La Sicilia è di fatto la prima forma di federalismo e la più avanzata finora esistente in Italia
di Redazione
La zavorra. Sprechi e privilegi nello Stato libero di Sicilia (pref. di Gian Antonio Stella)
La Regione Sicilia conta 3.500 geometri e ingegneri assunti 23 anni fa per il disbrigo di pratiche di sanatoria che non sono mai state esaminate; ha un parlamento i cui membri si fregiano del titolo di onorevole e guadagnano quanto i senatori della Repubblica, con un bonus da 6.400 euro annui spettante agli ex deputati a titolo di aggiornamento culturale; permette che gli amministrativi vadano in pensione anticipata anche con meno di 25 anni di servizio, guadagnando una cifra fino al 108 per cento dell’ultimo stipendio; concede all’ex segretario generale di mettersi a riposo a 47 anni e subito dopo gli consente di fare l’assessore regionale; ammette che l’ex presidente dell’agenzia per i rifiuti, con i suoi 1.358 euro al giorno, si guadagni la palma di pensionato pubblico più ricco d’Italia: una cifra dietro l’altra, una pagina dietro l’altra, ed ecco ricostruito nel dettaglio il caso-scandalo della Regione Sicilia a cominciare dal 1946, con la creazione dello Statuto autonomista, fino ai giorni nostri. La Sicilia è di fatto la prima forma di federalismo e la più avanzata finora esistente in Italia con competenze esclusive in tema di tasse, personale, urbanistica, perfino di ordine pubblico. Una autonomia speciale indicata come esempio anche dalla Lega che ha prodotto negli anni una incredibile macchina che divora soldi e produce privilegi altrove sconosciuti.

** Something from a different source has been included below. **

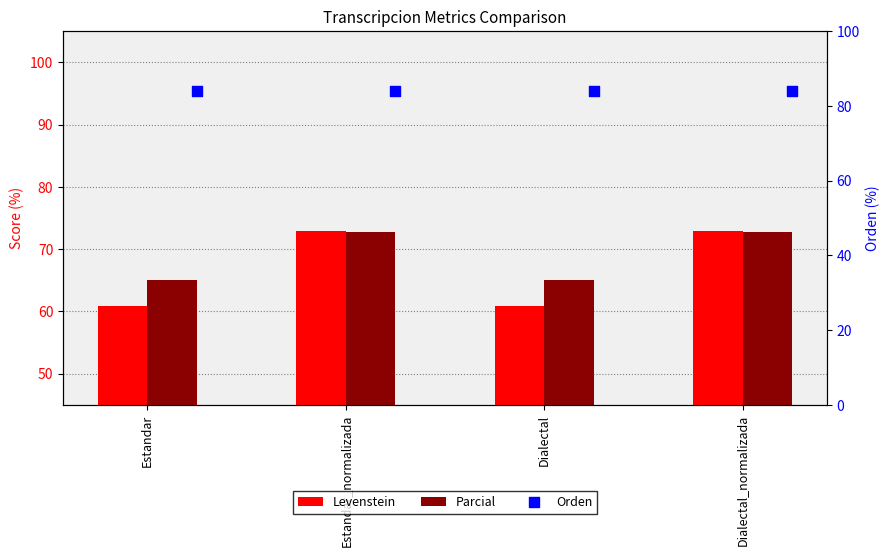

At which category is the sum across all series the highest?

Estandar_normalizada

Enrico del Mercato è nato a Napoli nel 1963. È stato cronista parlamentare al “Giornale di Sicilia” e attualmente è caposervizio della politica a “la Repubblica” di Palermo, per la quale ha firmato inchieste sulla politica e l’economia nell’isola.
Emanuele Lauria è nato a Palermo nel 1970. È stato cronista parlamentare al “Giornale di Sicilia” e attualmente si occupa di politica ed economia nella redazione palermitana di “la Repubblica”. Ha firmato decine di inchieste sui costi della politica e sugli sprechi della pubblica amministrazione.
Iacona commenta l’analisi “fredda, puntuale, anglosassone” di Del Mercato e Lauria sui privilegi della casta siciliana
«Nel libro c’è il racconto dell’autonomia – sottolinea il giornalista – di che cosa questa abbia significato per la regione Sicilia dal dopoguerra e di come abbia preso forma nella costruzione di una casta fortissima, inattaccabile, che si è costruita regole e privilegi incredibili e gli strumenti legali per mantenerli. Privilegi e regole che hanno resistito a qualsiasi attacco che venisse a livello nazionale, a qualsiasi trasformazione. Questi privilegi sono il minimo comun denominatore della storia della Sicilia dal dopoguerra in poi.»